┌──
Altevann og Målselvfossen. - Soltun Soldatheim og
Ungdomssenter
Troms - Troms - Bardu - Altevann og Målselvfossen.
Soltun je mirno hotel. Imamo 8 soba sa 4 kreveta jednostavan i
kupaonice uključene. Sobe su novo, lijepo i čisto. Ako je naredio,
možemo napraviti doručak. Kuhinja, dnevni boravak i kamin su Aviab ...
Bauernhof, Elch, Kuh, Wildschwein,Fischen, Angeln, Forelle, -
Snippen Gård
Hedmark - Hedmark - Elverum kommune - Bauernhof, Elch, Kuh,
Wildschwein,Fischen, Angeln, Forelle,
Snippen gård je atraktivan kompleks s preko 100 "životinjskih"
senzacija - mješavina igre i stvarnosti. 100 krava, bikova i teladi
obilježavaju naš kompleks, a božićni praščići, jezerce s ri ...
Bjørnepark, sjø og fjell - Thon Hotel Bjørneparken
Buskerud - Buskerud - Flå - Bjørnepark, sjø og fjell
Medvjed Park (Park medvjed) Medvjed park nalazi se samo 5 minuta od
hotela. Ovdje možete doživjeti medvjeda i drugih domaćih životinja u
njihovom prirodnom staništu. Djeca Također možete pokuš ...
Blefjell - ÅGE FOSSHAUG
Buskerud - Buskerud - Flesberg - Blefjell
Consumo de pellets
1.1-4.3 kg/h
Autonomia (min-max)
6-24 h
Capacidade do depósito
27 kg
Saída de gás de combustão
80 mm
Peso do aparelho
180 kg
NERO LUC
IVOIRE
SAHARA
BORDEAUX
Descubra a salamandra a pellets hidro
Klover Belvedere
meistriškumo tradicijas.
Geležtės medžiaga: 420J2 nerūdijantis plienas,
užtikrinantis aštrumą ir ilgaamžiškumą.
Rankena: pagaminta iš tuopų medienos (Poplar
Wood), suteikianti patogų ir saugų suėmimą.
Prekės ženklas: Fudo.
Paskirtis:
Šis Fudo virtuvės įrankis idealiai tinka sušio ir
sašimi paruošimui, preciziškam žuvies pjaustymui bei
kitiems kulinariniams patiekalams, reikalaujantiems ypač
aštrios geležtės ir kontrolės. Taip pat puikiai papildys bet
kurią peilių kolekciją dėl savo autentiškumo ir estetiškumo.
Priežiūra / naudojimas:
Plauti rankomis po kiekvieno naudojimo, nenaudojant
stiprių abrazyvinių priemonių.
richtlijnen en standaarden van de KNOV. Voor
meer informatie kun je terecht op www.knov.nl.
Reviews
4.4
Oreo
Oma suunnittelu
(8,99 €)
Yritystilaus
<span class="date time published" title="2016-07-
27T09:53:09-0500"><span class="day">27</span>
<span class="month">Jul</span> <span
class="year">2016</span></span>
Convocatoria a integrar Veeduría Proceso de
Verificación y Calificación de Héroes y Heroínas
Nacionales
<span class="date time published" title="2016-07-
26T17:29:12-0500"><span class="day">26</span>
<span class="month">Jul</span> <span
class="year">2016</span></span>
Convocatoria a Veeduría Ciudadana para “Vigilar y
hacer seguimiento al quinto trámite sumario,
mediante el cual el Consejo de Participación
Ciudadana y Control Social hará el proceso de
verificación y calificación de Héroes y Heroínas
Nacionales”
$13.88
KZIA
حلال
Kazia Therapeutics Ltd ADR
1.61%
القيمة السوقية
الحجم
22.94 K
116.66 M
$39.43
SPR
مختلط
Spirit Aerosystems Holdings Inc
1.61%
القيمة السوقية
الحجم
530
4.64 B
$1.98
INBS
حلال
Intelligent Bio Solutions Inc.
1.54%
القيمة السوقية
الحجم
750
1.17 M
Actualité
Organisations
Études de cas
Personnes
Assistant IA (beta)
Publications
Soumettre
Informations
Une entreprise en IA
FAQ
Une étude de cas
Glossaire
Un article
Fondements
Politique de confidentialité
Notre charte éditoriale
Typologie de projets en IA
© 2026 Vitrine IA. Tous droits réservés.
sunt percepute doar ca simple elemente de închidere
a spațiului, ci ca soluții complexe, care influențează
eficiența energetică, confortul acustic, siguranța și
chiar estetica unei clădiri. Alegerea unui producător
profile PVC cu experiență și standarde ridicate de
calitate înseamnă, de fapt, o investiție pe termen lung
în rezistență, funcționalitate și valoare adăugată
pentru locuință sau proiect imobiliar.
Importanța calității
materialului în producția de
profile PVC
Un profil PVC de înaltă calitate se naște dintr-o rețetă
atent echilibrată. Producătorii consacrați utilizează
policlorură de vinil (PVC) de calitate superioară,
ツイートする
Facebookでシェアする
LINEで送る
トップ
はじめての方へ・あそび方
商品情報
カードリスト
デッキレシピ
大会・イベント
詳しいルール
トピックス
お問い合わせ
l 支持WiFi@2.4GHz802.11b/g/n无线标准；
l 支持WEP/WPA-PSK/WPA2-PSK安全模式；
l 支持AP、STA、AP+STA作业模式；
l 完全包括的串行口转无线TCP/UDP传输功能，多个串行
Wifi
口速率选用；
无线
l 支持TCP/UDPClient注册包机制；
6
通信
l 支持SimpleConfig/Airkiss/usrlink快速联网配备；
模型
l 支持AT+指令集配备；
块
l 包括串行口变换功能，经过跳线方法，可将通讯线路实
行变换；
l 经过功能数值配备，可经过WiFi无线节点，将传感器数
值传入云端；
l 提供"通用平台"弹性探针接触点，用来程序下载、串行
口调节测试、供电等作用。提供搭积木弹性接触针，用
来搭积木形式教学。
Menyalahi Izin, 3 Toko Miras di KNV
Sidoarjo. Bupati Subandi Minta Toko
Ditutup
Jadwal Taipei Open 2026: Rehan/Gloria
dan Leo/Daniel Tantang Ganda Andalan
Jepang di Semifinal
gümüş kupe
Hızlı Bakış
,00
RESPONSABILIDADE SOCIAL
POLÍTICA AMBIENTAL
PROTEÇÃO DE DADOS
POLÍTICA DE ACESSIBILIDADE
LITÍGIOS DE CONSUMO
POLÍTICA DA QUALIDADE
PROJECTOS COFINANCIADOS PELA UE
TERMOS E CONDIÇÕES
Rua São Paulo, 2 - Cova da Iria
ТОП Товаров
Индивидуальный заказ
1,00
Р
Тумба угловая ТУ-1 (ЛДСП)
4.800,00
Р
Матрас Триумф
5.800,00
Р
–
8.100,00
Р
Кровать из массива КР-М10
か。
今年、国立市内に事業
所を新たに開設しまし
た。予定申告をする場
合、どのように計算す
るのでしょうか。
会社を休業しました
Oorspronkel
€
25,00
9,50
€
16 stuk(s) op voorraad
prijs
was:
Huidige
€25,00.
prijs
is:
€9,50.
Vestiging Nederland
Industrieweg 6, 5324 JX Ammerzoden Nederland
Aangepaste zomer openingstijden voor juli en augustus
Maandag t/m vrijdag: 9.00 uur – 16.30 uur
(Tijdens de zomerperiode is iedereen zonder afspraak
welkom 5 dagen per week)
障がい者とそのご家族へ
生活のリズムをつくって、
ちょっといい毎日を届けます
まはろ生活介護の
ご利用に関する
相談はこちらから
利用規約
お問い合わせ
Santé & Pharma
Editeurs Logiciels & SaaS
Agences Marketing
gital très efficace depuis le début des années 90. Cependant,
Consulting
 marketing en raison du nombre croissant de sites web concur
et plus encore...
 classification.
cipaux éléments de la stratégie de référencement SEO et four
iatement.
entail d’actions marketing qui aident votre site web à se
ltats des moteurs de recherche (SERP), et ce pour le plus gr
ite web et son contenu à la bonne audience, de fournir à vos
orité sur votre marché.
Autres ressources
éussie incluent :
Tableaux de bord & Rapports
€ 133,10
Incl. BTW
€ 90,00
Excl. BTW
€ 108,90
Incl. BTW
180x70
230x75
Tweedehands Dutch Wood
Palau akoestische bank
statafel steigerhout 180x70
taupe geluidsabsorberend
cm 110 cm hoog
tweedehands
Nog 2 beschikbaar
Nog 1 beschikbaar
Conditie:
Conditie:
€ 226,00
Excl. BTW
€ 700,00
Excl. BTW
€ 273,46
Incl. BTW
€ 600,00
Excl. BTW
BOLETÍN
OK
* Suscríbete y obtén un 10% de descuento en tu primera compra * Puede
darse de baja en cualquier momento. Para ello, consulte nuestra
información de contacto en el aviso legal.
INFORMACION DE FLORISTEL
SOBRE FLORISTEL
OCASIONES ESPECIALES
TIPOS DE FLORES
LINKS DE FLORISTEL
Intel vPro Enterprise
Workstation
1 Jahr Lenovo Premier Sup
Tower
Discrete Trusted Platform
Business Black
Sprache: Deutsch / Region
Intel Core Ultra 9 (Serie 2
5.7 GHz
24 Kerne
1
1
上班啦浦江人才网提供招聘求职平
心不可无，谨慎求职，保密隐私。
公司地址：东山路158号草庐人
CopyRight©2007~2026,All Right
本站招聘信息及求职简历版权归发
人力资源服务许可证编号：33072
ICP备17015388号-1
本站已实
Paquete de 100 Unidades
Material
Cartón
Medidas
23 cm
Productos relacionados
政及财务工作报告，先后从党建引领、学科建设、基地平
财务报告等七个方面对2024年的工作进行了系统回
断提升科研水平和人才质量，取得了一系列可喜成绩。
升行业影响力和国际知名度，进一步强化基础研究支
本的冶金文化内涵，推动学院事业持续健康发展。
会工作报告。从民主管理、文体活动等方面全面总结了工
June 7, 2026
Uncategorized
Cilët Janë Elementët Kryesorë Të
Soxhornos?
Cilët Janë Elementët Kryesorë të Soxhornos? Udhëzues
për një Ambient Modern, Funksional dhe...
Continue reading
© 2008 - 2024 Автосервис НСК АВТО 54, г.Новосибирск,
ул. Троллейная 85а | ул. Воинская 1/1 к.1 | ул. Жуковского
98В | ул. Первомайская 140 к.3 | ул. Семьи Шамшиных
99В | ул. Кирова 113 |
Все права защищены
└──
**What is required:** Lines from the one with "本站招聘信息及求职简历版权归发" through the last line of the listing above: return these exactly, and nothing else.

**Solution below:**
本站招聘信息及求职简历版权归发
人力资源服务许可证编号：33072
ICP备17015388号-1
本站已实
Paquete de 100 Unidades
Material
Cartón
Medidas
23 cm
Productos relacionados
政及财务工作报告，先后从党建引领、学科建设、基地平
财务报告等七个方面对2024年的工作进行了系统回
断提升科研水平和人才质量，取得了一系列可喜成绩。
升行业影响力和国际知名度，进一步强化基础研究支
本的冶金文化内涵，推动学院事业持续健康发展。
会工作报告。从民主管理、文体活动等方面全面总结了工
June 7, 2026
Uncategorized
Cilët Janë Elementët Kryesorë Të
Soxhornos?
Cilët Janë Elementët Kryesorë të Soxhornos? Udhëzues
për një Ambient Modern, Funksional dhe...
Continue reading
© 2008 - 2024 Автосервис НСК АВТО 54, г.Новосибирск,
ул. Троллейная 85а | ул. Воинская 1/1 к.1 | ул. Жуковского
98В | ул. Первомайская 140 к.3 | ул. Семьи Шамшиных
99В | ул. Кирова 113 |
Все права защищены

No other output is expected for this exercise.